Irish soil might win us the fight against drug-resistant superbugs. Literally!
Image credits G Quinn / Swansea University
An international team of researchers based at the Swansea University Medical School, UK, reports finding a new strain of bacteria that can murder pathogens that our antibiotics increasingly cannot. The bacteria has been found in soil samples recovered from an area of Fermanagh, Northern Ireland.
Bad bugs get grounded
"This new strain of bacteria is effective against 4 of the top 6 pathogens that are resistant to antibiotics, including MRSA. Our discovery is an important step forward in the fight against antibiotic resistance," says Professor Paul Dyson of Swansea University Medical School, paper co-author.
The finding is far from inconsequential. The World Health Organisation (WHO) describes rising antibiotic resistance as "one of the biggest threats to global health, food security, and development today". Further research also estimated that antibiotic-resistant 'superbugs' could lead up to 1.3 million deaths in Europe alone by 2050.
The team named their discovery Streptomyces sp. myrophorea. It was discovered in the Boho Highlands, County Fermanagh, Northern Ireland, hiding in the soil. The researchers investigated the soils there as Dr. Gerry Quinn, a previous resident of the area, became curious to investigate local healing traditions.
Those traditions called for a small amount of soil to be wrapped up in cotton cloth and applied to cure ailments varying from toothaches to throat or neck infections. The team notes that the area has been inhabited for at least 4,000 years -- first by Neolithic tribes and later druidic tribes -- who may have started this tradition.

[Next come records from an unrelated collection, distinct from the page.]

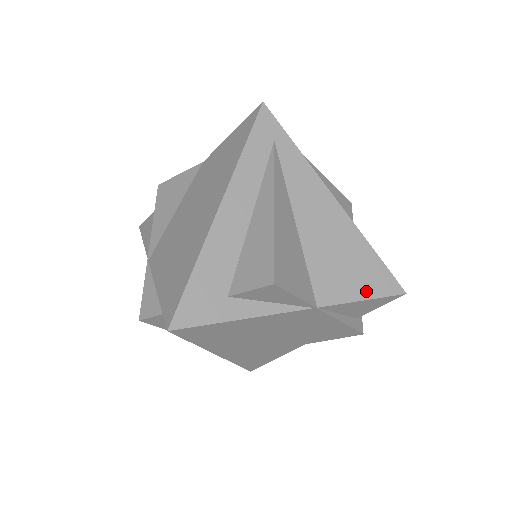
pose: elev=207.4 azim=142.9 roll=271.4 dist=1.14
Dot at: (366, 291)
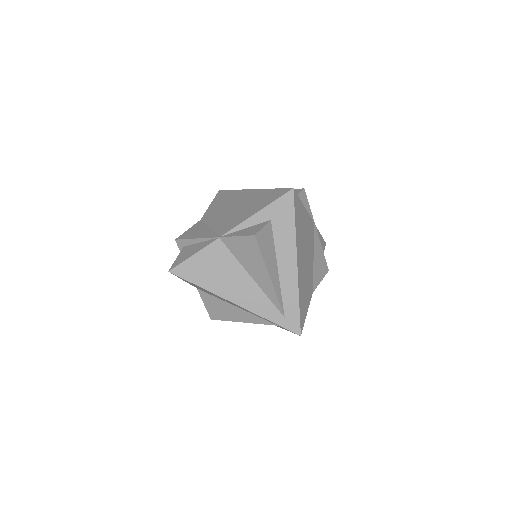
Dot at: occluded
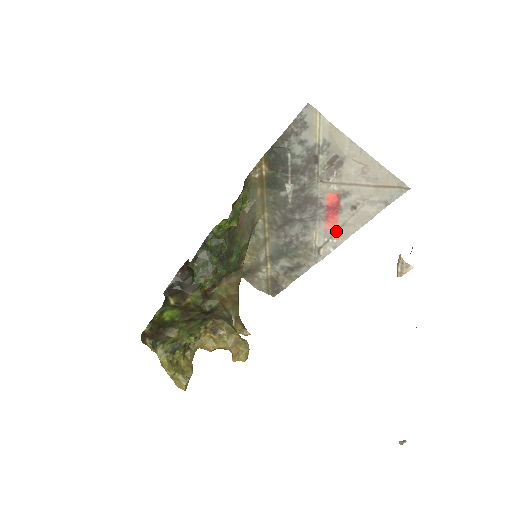
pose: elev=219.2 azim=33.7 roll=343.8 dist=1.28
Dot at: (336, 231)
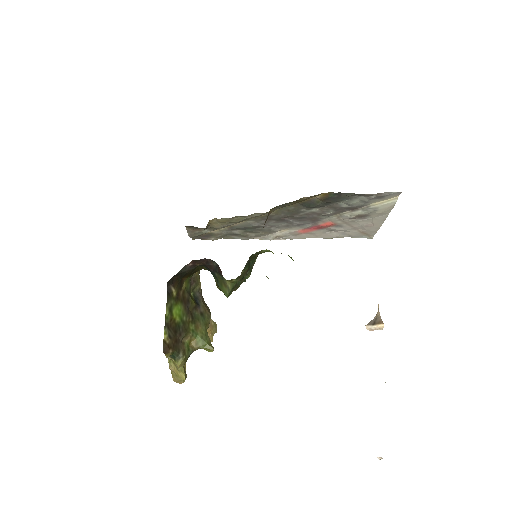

Lab tests later revealed the presence of the strain in local soils, and clued the team in on their impressive antibacterial properties. This bacteria inhibited the growth of four of the top six multi-resistant pathogens (those listed by the WHO as being responsible for healthcare-associated infections): Vancomycin-resistant Enterococcus faecium (VRE), methicillin-resistant Staphylococcus aureus (MRSA), Klebsiella pneumonia, and Carbenepenem-resistant Acinetobacter baumanii. It was also successful in inhibiting both gram positive and gram negative bacteria, which differ in the structure of their cell wall. Gram-negative bacteria are, generally speaking, more resistant to antibiotics.

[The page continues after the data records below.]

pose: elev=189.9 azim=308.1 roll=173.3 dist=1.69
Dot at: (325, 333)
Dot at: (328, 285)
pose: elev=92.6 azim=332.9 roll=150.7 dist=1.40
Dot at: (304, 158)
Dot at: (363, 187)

It is not yet clear exactly how the bacteria do this, but the team is hard at work finding out.
Image credits G Quinn / Swansea University.
The active compounds secreted by Streptomyces sp.myrophorea could help create a new class of treatment against multi-drug resistant bacteria, the study reports. These pathogens are one of the most pressing threats to public health currently, as doctors are often left powerless to treat them. They're especially dangerous in hospitals, where the large density of patients (often with weakened or compromised immune systems) means easy pickings for such pathogens.

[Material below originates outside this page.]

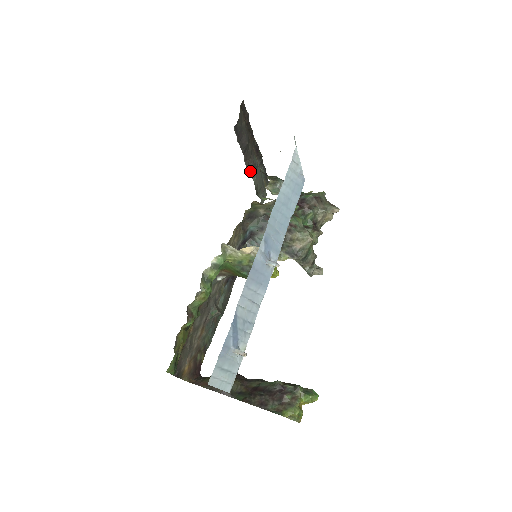
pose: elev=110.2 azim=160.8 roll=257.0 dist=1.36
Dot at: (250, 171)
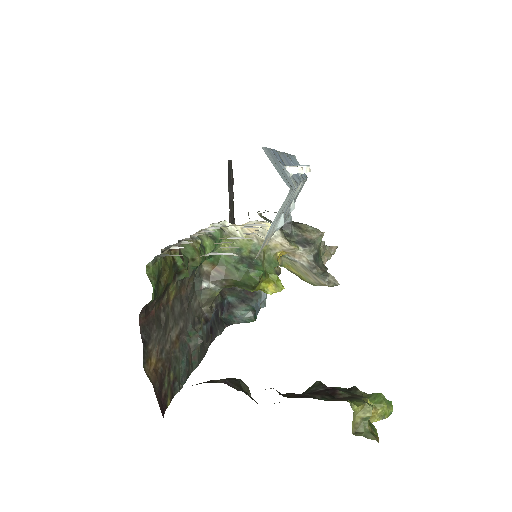
Dot at: occluded
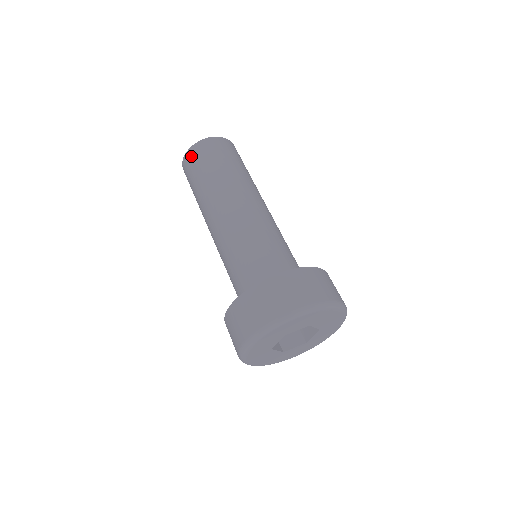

"Our results show that folklore and traditional medicines are worth investigating in the search for new antibiotics," Professor Dyson says. "Scientists, historians, and archaeologists can all have something to contribute to this task. It seems that part of the answer to this very modern problem might lie in the wisdom of the past."
"We will now concentrate on the purification and identification of these antibiotics. We have also discovered additional antibacterial organisms from the same soil cure which may cover a broader spectrum of multi-resistant pathogens."
The paper "A Novel Alkaliphilic Streptomyces Inhibits ESKAPE Pathogens" has been published in the journal Frontiers in Microbiology.